MoFi Electronics - Now at Paragon

MoFi Electronics - Now at Paragon

Aug 13, 2017

Drawing on five decades of making the world’s best-sounding records at Mobile Fidelity Sound Lab studios, MoFi Electronics focuses on improving the sonic integrity of home-audio reproduction. Each product is the result of collaboration with some of the industry’s finest engineers and stems from years of studio experience. MoFi's turntables, cartridges, and phono preamplifiers are designed to spotlight what Mobile Fidelity Sound Lab continues to do with its famous Original Master Recordings: Getting you closer to what the original artist intended.

MOBILE FIDELITY TURNTABLES

Designed in collaboration with one of the world's foremost turntable and tonearm designers, Allen Perkins of Spiral Groove, and manufactured in Ann Arbor, Michigan, Mobile Fidelity turntables provide uncompromising playback of your vinyl collection and maintain the high standards of Mobile Fidelity Sound Lab. Advanced technology, user-friendly features, and unflappable design elements ensure phenomenal playback—ultimately bringing the sound of Mobile Fidelity’s famous studio into your home.

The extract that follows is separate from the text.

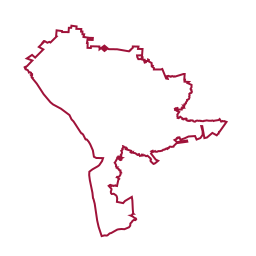 Carmen, Campeche, Mexico (Equal Earth projection), rotated 266°
{"feature_id": "50627088B86783514296689", "entity_name": "Carmen", "entity_type": "district", "adm_level": 2, "iso_a3": "MEX", "parent_name": "Mexico", "parent_adm1": "Campeche", "projection": "equal_earth", "projection_center": [-91.727, 18.453], "detail": "fine", "context": "isolated", "style": "outline", "palette": "rose", "viewbox_px": 256, "rotation_deg": 266, "n_neighbors": 0, "source": "geoboundaries", "source_scale": "gbopen_adm2", "svg_char_len": 5898}
<svg xmlns="http://www.w3.org/2000/svg" viewBox="0 0 256 256"><g transform="rotate(266 128 128)"><path d="M230.4,63.6L224.8,62.7L224.4,63.3L218.7,56.6L219.4,55.5L218.7,53.5L220.5,50.9L220.6,50.1L219.2,48.8L219.1,49.4L215.1,44.7L212.3,49.0L204.7,40.3L207.6,37.4L204.4,31.9L202.0,37.3L196.7,31.5L196.0,29.5L195.4,29.9L195.3,29.3L193.7,29.9L192.8,31.9L192.4,32.3L190.2,33.1L190.5,33.9L190.3,34.5L189.9,35.1L189.1,35.2L188.5,36.1L187.4,36.0L187.3,35.0L186.6,35.5L185.7,35.4L184.9,36.2L184.7,35.8L178.6,40.1L167.6,46.2L159.1,52.4L156.7,54.9L151.9,62.5L145.0,70.5L140.5,72.3L138.4,74.1L127.2,80.3L125.8,81.2L125.6,81.9L124.5,82.8L119.7,84.8L119.5,85.0L119.4,85.9L119.5,85.2L119.6,85.6L119.3,86.2L117.1,87.8L114.3,89.2L108.1,91.4L101.7,92.0L100.3,94.3L99.7,101.0L96.8,99.8L92.9,96.7L91.9,95.2L89.2,89.6L87.1,86.4L83.7,86.0L78.6,86.3L65.9,88.0L60.5,88.2L59.6,88.6L54.8,89.5L37.9,90.8L31.4,91.8L22.0,94.2L22.5,97.0L22.2,99.3L22.4,100.1L24.1,102.3L24.4,103.9L27.4,110.2L27.6,111.5L27.7,114.4L27.3,117.4L28.9,122.1L30.4,123.4L32.6,123.7L33.8,125.1L35.0,126.0L35.8,127.3L35.6,129.0L36.5,129.8L37.2,129.5L38.1,127.8L39.3,126.7L40.5,124.5L40.6,125.5L42.0,126.7L42.0,127.5L42.3,127.2L46.3,127.1L55.4,127.3L59.0,127.0L55.4,119.9L53.4,117.9L55.1,111.8L58.4,112.3L60.6,112.0L61.6,111.4L63.0,109.7L63.4,109.1L63.3,107.2L64.2,106.5L65.7,106.4L67.5,107.2L68.5,107.2L71.6,104.7L72.4,106.0L72.5,106.5L72.0,107.5L71.3,107.5L71.7,108.6L71.6,109.0L71.4,108.9L71.2,109.4L71.6,111.3L71.3,111.4L70.9,113.0L76.9,114.7L77.8,115.6L78.5,114.7L79.5,114.7L79.7,113.5L80.0,113.7L79.9,114.9L80.3,116.0L82.1,117.3L83.9,117.5L84.0,118.0L84.4,117.8L84.5,118.3L84.8,117.3L86.2,117.5L86.5,116.3L87.6,116.0L88.5,114.6L89.1,114.6L89.2,114.3L89.5,114.6L89.6,114.0L90.6,113.3L91.7,113.6L93.8,112.7L94.3,112.3L95.2,113.1L98.7,115.3L99.3,115.2L99.5,115.4L99.6,116.1L100.2,116.3L100.1,117.9L100.3,118.6L100.1,119.0L99.2,119.1L99.0,119.3L98.9,119.1L99.2,119.0L98.7,118.4L98.8,117.9L98.4,117.3L97.6,116.9L96.7,117.8L96.5,118.4L96.8,119.2L98.5,119.7L98.7,120.2L99.1,119.2L100.0,119.1L101.4,119.4L101.9,119.1L102.7,119.9L104.0,120.3L105.2,120.1L105.7,119.7L106.8,121.0L107.6,120.9L107.7,121.3L108.2,121.2L109.3,122.0L110.1,121.9L110.0,122.2L109.4,122.3L109.1,123.4L108.5,123.8L108.7,124.6L108.2,125.2L108.0,125.3L108.2,125.0L107.9,124.9L107.6,124.1L107.1,124.1L105.0,129.6L104.2,129.4L103.7,128.9L103.1,129.6L103.5,130.9L103.1,130.7L102.3,133.6L100.5,135.6L100.4,136.1L100.7,136.9L102.0,136.8L99.3,137.9L99.8,139.6L100.3,140.0L100.0,140.2L100.1,140.5L99.5,140.4L99.7,142.5L98.6,144.1L99.0,145.5L95.9,148.5L95.2,148.4L94.8,148.7L94.1,148.2L93.2,148.3L90.4,150.9L90.5,151.5L90.9,152.5L93.2,155.8L94.5,153.5L100.9,149.2L102.2,150.3L103.0,150.4L102.8,150.1L103.1,149.7L103.3,150.1L103.4,151.2L102.5,151.7L102.7,152.7L103.1,153.4L102.4,154.0L102.3,154.8L102.4,155.8L102.8,156.5L102.7,158.9L103.0,159.9L102.9,160.3L103.9,161.7L103.8,162.6L104.3,163.5L104.2,163.9L104.9,164.7L104.9,165.0L104.4,165.7L104.7,165.9L104.8,166.5L105.2,166.5L105.2,167.3L106.3,168.0L106.5,168.5L106.1,170.4L106.3,171.6L106.2,172.1L107.1,172.6L109.5,175.4L110.2,186.2L111.4,186.0L110.9,179.9L110.4,176.1L112.8,173.6L114.3,176.9L114.8,176.5L115.1,177.1L115.1,178.7L112.6,179.5L113.7,183.6L115.3,187.8L115.3,188.7L115.3,194.3L111.7,195.6L112.9,199.5L116.0,202.0L119.4,202.2L124.8,201.2L124.7,202.2L112.6,203.5L113.0,206.1L117.2,211.8L114.5,216.0L116.2,217.7L116.2,218.0L117.8,218.5L117.8,219.0L127.2,226.7L128.0,224.9L127.8,224.8L128.4,222.7L128.1,222.5L127.9,221.4L130.5,220.0L129.6,218.9L129.3,214.9L129.0,213.8L129.5,213.2L129.6,212.4L129.4,211.7L129.6,209.2L130.1,207.0L129.8,204.6L129.9,204.4L129.6,203.9L129.7,202.2L130.0,201.5L129.9,201.0L130.3,200.3L130.2,199.0L130.6,197.5L130.4,196.4L129.7,195.5L129.7,194.8L130.2,193.6L131.0,193.1L131.1,192.4L131.3,190.8L131.2,190.2L130.9,189.9L131.0,189.4L130.8,189.5L130.9,188.4L131.7,186.8L132.4,186.6L133.1,187.0L133.4,186.7L133.2,184.7L132.7,184.2L132.7,183.8L133.1,182.9L133.7,183.1L135.6,180.9L134.3,179.2L134.6,178.2L135.6,178.4L136.3,178.0L137.7,178.4L138.1,178.2L140.4,180.2L141.7,177.9L142.2,177.8L142.2,177.3L142.6,177.0L142.8,176.2L143.2,176.3L143.6,176.2L143.9,176.1L144.4,177.0L144.2,177.7L144.6,178.6L144.5,178.8L142.9,178.7L142.7,182.9L144.1,183.0L144.1,183.5L144.5,183.6L144.2,184.1L144.6,184.3L144.3,184.6L144.6,185.0L144.3,185.0L144.3,185.3L144.6,185.1L145.4,185.5L146.2,185.0L146.1,185.3L146.6,185.3L146.8,185.9L147.7,185.9L147.9,186.7L148.6,187.5L149.2,187.4L151.2,189.0L151.9,188.9L152.6,190.7L153.3,191.1L154.4,191.5L155.3,191.2L156.0,191.7L157.7,191.5L158.4,192.3L158.4,193.1L158.8,193.8L159.5,194.2L160.2,194.2L160.7,193.7L161.6,193.9L162.0,193.3L162.6,193.1L164.2,194.2L166.6,194.4L168.6,190.6L169.7,191.9L170.3,187.6L171.7,187.7L171.8,188.1L172.3,188.2L172.4,187.5L177.9,188.3L178.0,187.1L176.0,178.5L176.3,178.0L176.0,177.3L176.4,176.7L176.6,176.1L176.4,175.4L176.6,175.3L176.3,174.7L176.2,174.0L176.6,173.7L176.6,173.2L177.2,172.0L177.0,170.5L174.3,171.1L174.7,169.5L184.5,166.3L184.1,165.0L184.6,157.9L186.0,158.1L187.6,156.2L188.4,157.0L189.0,156.0L191.2,156.1L193.0,153.3L194.4,153.6L194.9,152.8L193.4,152.5L193.6,150.7L192.4,150.5L192.1,149.2L194.1,148.7L194.3,149.2L194.9,149.3L195.2,147.2L197.5,147.5L197.6,146.7L195.8,146.3L196.0,143.1L198.1,142.2L199.8,142.1L199.5,147.1L205.8,148.0L206.2,143.5L208.5,144.1L209.0,138.5L207.7,138.4L204.9,134.8L204.8,135.0L204.4,134.4L207.3,122.6L208.0,114.2L208.8,113.3L206.5,109.9L208.9,107.5L210.0,109.2L208.7,110.5L209.8,112.3L211.8,110.2L208.5,105.1L210.3,105.3L210.5,105.0L211.3,105.1L212.1,96.8L210.4,96.5L210.8,93.2L215.5,93.7L215.6,93.0L218.8,93.7L218.3,98.9L220.3,99.2L220.8,94.2L221.0,94.2L221.7,90.8L222.0,90.9L222.1,90.7L221.8,90.6L222.0,89.9L224.5,90.8L224.7,89.1L227.4,89.3L227.5,87.9L230.0,88.3L230.5,83.4L232.9,83.8L234.0,78.7L231.9,78.3L232.1,76.0L227.8,75.4L228.3,69.0L229.3,69.0L230.4,63.6Z" fill="none" stroke="#9f1239" stroke-width="2"/></g></svg>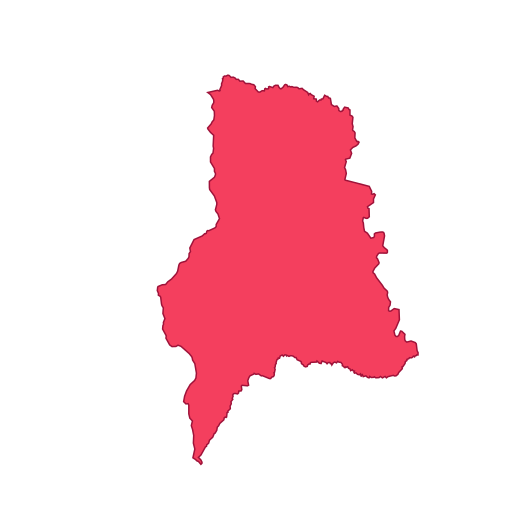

MOBILE FIDELITY CARTRIDGES

Designed in collaboration with Allen Perkins, Mobile Fidelity’s Japan-built phono cartridges follow the same layout as the cutting head responsible for making the grooves on vinyl LPs. Each boasts superb tracking sense, tremendous accuracy, and coloration-free performance. MoFi cartridges use a V-Twin dual-magnet generator that mirrors the design of a lathe’s stereo cutter head. Two powerful low-mass magnets are carefully aligned in parallel with the stereo record grooves to achieve excellent channel separation and detail retrieval true to the Original Master Recording.

MOBILE FIDELITY PHONOSTAGES

Developed by revered engineer Tim De Paravicini, the USA-made StudioPhono and UltraPhono prize simplicity, purity, precision, and control—the very characteristics responsible for producing audiophile clarity, unstinting accuracy, and breathtaking realism during analog playback.